(Bounding box coordinate data)
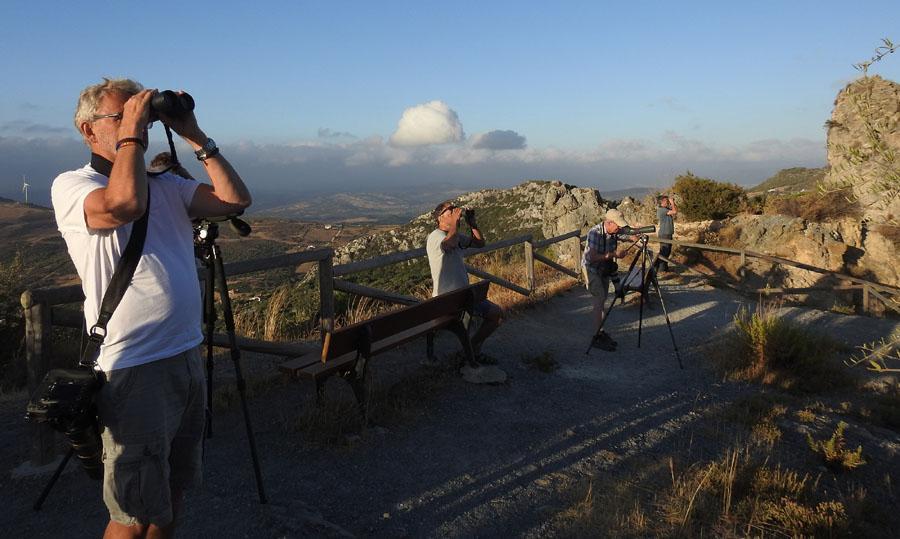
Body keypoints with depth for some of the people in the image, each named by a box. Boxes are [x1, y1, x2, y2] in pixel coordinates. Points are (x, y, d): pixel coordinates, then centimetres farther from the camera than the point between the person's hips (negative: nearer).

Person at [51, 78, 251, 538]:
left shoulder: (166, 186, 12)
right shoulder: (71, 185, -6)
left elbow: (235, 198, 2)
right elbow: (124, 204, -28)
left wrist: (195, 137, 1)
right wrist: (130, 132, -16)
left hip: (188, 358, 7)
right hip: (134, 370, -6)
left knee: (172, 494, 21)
==
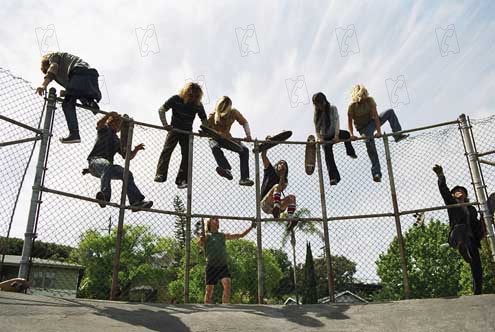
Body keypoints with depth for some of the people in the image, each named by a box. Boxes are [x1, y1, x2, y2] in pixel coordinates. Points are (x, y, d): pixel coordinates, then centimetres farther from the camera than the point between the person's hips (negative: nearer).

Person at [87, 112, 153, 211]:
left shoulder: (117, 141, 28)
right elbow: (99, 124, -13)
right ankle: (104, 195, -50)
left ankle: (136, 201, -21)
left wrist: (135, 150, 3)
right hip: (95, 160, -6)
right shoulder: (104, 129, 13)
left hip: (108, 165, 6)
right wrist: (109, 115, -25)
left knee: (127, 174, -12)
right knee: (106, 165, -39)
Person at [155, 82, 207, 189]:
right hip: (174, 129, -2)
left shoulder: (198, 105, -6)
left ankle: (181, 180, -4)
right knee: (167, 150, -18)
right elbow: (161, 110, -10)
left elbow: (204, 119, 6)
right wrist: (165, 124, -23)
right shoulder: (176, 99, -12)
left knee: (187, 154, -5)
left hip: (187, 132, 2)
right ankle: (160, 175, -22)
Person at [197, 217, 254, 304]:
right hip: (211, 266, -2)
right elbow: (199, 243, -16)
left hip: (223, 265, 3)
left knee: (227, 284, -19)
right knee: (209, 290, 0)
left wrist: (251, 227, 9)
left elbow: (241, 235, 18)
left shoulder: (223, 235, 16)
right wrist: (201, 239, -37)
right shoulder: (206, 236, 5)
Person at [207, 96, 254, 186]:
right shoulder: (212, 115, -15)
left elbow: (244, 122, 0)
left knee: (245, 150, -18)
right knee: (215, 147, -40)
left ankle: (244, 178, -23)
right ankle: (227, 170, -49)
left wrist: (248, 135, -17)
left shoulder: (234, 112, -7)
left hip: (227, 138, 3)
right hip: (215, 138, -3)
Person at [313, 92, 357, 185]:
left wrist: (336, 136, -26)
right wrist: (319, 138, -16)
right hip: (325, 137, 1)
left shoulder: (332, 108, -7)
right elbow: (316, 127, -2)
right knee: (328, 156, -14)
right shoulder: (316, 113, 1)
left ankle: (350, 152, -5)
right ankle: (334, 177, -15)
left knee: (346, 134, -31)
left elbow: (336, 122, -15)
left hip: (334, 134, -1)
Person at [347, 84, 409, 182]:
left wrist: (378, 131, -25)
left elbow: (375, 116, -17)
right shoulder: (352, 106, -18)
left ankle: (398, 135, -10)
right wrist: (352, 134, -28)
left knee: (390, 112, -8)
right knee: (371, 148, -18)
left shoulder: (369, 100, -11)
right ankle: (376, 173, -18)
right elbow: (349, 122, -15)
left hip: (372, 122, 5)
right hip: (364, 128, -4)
---
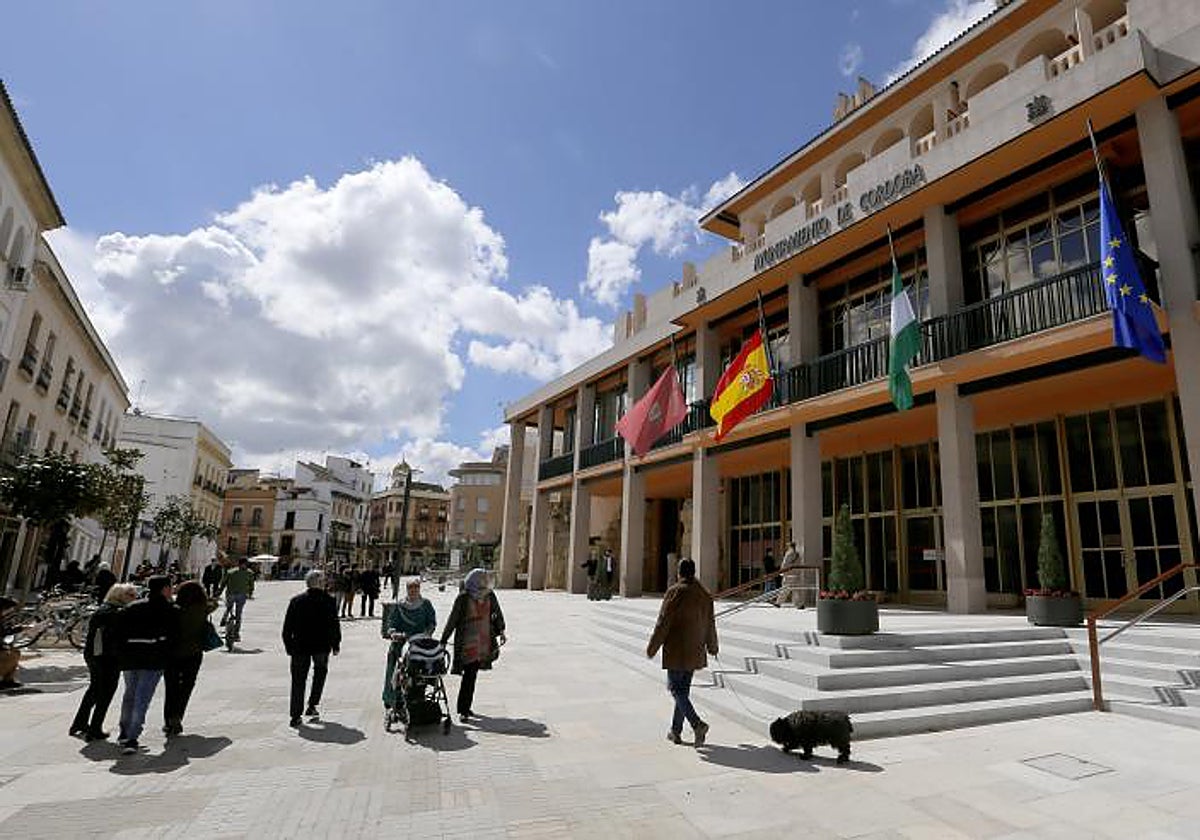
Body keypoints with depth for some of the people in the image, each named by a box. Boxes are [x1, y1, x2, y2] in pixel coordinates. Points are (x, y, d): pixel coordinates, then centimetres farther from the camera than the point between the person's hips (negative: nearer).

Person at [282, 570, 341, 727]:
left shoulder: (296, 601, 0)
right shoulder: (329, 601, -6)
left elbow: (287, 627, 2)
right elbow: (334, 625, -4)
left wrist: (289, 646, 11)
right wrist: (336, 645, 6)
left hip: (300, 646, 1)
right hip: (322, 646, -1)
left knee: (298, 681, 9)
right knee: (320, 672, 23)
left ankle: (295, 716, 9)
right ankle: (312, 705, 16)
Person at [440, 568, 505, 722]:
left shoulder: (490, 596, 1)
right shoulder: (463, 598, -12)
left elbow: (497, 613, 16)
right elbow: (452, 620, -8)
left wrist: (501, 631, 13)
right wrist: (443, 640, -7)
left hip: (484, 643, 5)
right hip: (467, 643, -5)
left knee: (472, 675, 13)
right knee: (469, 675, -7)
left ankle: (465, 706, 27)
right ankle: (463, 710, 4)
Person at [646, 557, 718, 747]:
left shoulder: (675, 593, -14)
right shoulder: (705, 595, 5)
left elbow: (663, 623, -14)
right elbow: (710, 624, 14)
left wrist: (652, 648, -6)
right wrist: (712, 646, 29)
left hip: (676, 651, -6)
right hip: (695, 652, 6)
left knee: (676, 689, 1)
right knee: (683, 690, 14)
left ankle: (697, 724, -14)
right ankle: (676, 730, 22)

◆ BRIEF:
Could you restate word for word the lines above, from the one that contains "left ankle: (181, 180, -4)" through the one that contains "right hip: (364, 128, -4)", and no others?

◆ WRITTEN RESPONSE:
left ankle: (181, 180, -4)
right knee: (167, 150, -18)
right elbow: (161, 110, -10)
left elbow: (204, 119, 6)
right wrist: (165, 124, -23)
right shoulder: (176, 99, -12)
left knee: (187, 154, -5)
left hip: (187, 132, 2)
right ankle: (160, 175, -22)
Person at [197, 217, 254, 304]:
right hip: (211, 266, -2)
right elbow: (199, 243, -16)
left hip: (223, 265, 3)
left knee: (227, 284, -19)
right knee: (209, 290, 0)
left wrist: (251, 227, 9)
left elbow: (241, 235, 18)
left shoulder: (223, 235, 16)
right wrist: (201, 239, -37)
right shoulder: (206, 236, 5)
Person at [207, 96, 254, 186]:
right shoulder: (212, 115, -15)
left elbow: (244, 122, 0)
left knee: (245, 150, -18)
right knee: (215, 147, -40)
left ankle: (244, 178, -23)
right ankle: (227, 170, -49)
left wrist: (248, 135, -17)
left shoulder: (234, 112, -7)
left hip: (227, 138, 3)
right hip: (215, 138, -3)
Person at [313, 92, 357, 185]:
left wrist: (336, 136, -26)
right wrist: (319, 138, -16)
right hip: (325, 137, 1)
left shoulder: (332, 108, -7)
right elbow: (316, 127, -2)
right knee: (328, 156, -14)
right shoulder: (316, 113, 1)
left ankle: (350, 152, -5)
right ankle: (334, 177, -15)
left knee: (346, 134, -31)
left elbow: (336, 122, -15)
left hip: (334, 134, -1)
Person at [347, 84, 409, 182]:
left wrist: (378, 131, -25)
left elbow: (375, 116, -17)
right shoulder: (352, 106, -18)
left ankle: (398, 135, -10)
right wrist: (352, 134, -28)
left knee: (390, 112, -8)
right knee: (371, 148, -18)
left shoulder: (369, 100, -11)
right ankle: (376, 173, -18)
right elbow: (349, 122, -15)
left hip: (372, 122, 5)
right hip: (364, 128, -4)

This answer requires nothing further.